TO DO
Given the material below, output exactly the lines from the line with "Arguments in favor of mandatory rotation" to the line with "A reduced threat of economic dependence", both ends included, and no other lines.
= = = = = = =
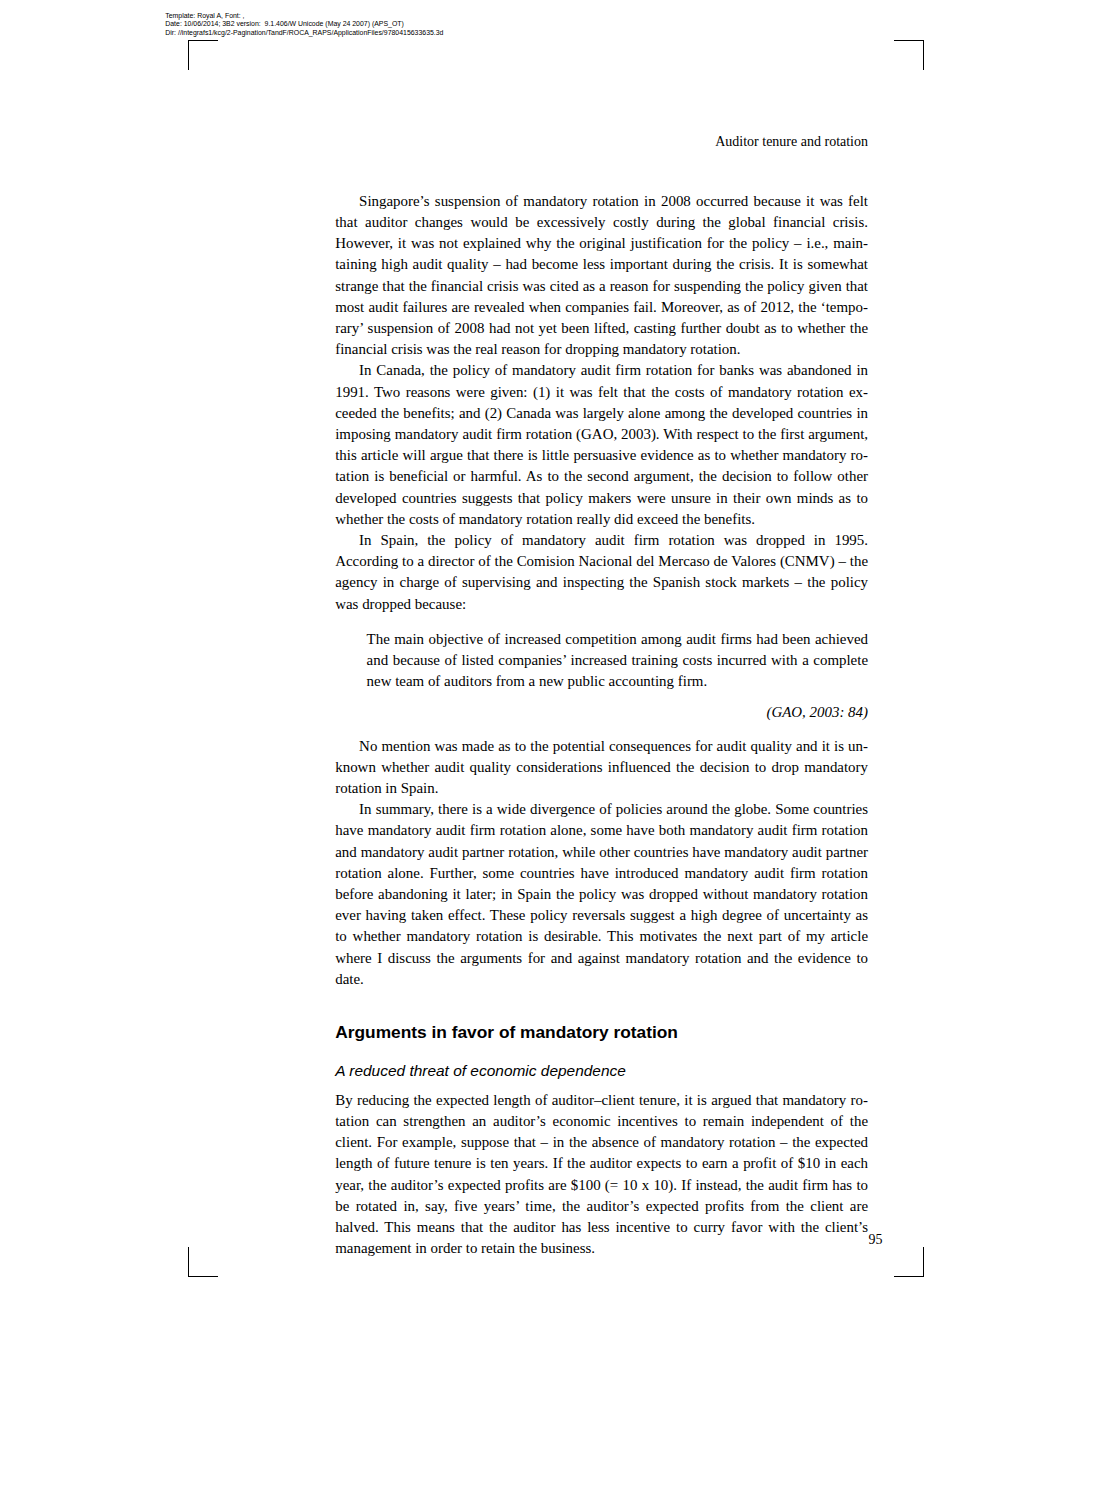Template: Royal A, Font: , Date: 10/06/2014; 3B2 version: 9.1.406/W Unicode (May 24 2007) (APS_OT) Dir: //integrafs1/kcg/2-Pagination/TandF/ROCA_RAPS/ApplicationFiles/9780415633635.3d
Auditor tenure and rotation
Singapore’s suspension of mandatory rotation in 2008 occurred because it was felt that auditor changes would be excessively costly during the global financial crisis. However, it was not explained why the original justification for the policy – i.e., maintaining high audit quality – had become less important during the crisis. It is somewhat strange that the financial crisis was cited as a reason for suspending the policy given that most audit failures are revealed when companies fail. Moreover, as of 2012, the ‘temporary’ suspension of 2008 had not yet been lifted, casting further doubt as to whether the financial crisis was the real reason for dropping mandatory rotation.
In Canada, the policy of mandatory audit firm rotation for banks was abandoned in 1991. Two reasons were given: (1) it was felt that the costs of mandatory rotation exceeded the benefits; and (2) Canada was largely alone among the developed countries in imposing mandatory audit firm rotation (GAO, 2003). With respect to the first argument, this article will argue that there is little persuasive evidence as to whether mandatory rotation is beneficial or harmful. As to the second argument, the decision to follow other developed countries suggests that policy makers were unsure in their own minds as to whether the costs of mandatory rotation really did exceed the benefits.
In Spain, the policy of mandatory audit firm rotation was dropped in 1995. According to a director of the Comision Nacional del Mercaso de Valores (CNMV) – the agency in charge of supervising and inspecting the Spanish stock markets – the policy was dropped because:
The main objective of increased competition among audit firms had been achieved and because of listed companies’ increased training costs incurred with a complete new team of auditors from a new public accounting firm.
(GAO, 2003: 84)
No mention was made as to the potential consequences for audit quality and it is unknown whether audit quality considerations influenced the decision to drop mandatory rotation in Spain.
In summary, there is a wide divergence of policies around the globe. Some countries have mandatory audit firm rotation alone, some have both mandatory audit firm rotation and mandatory audit partner rotation, while other countries have mandatory audit partner rotation alone. Further, some countries have introduced mandatory audit firm rotation before abandoning it later; in Spain the policy was dropped without mandatory rotation ever having taken effect. These policy reversals suggest a high degree of uncertainty as to whether mandatory rotation is desirable. This motivates the next part of my article where I discuss the arguments for and against mandatory rotation and the evidence to date.
Arguments in favor of mandatory rotation
A reduced threat of economic dependence
By reducing the expected length of auditor–client tenure, it is argued that mandatory rotation can strengthen an auditor’s economic incentives to remain independent of the client. For example, suppose that – in the absence of mandatory rotation – the expected length of future tenure is ten years. If the auditor expects to earn a profit of $10 in each year, the auditor’s expected profits are $100 (= 10 x 10). If instead, the audit firm has to be rotated in, say, five years’ time, the auditor’s expected profits from the client are halved. This means that the auditor has less incentive to curry favor with the client’s management in order to retain the business.
95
= = = = = = =
RESULT OF THIS TASK
Arguments in favor of mandatory rotation
A reduced threat of economic dependence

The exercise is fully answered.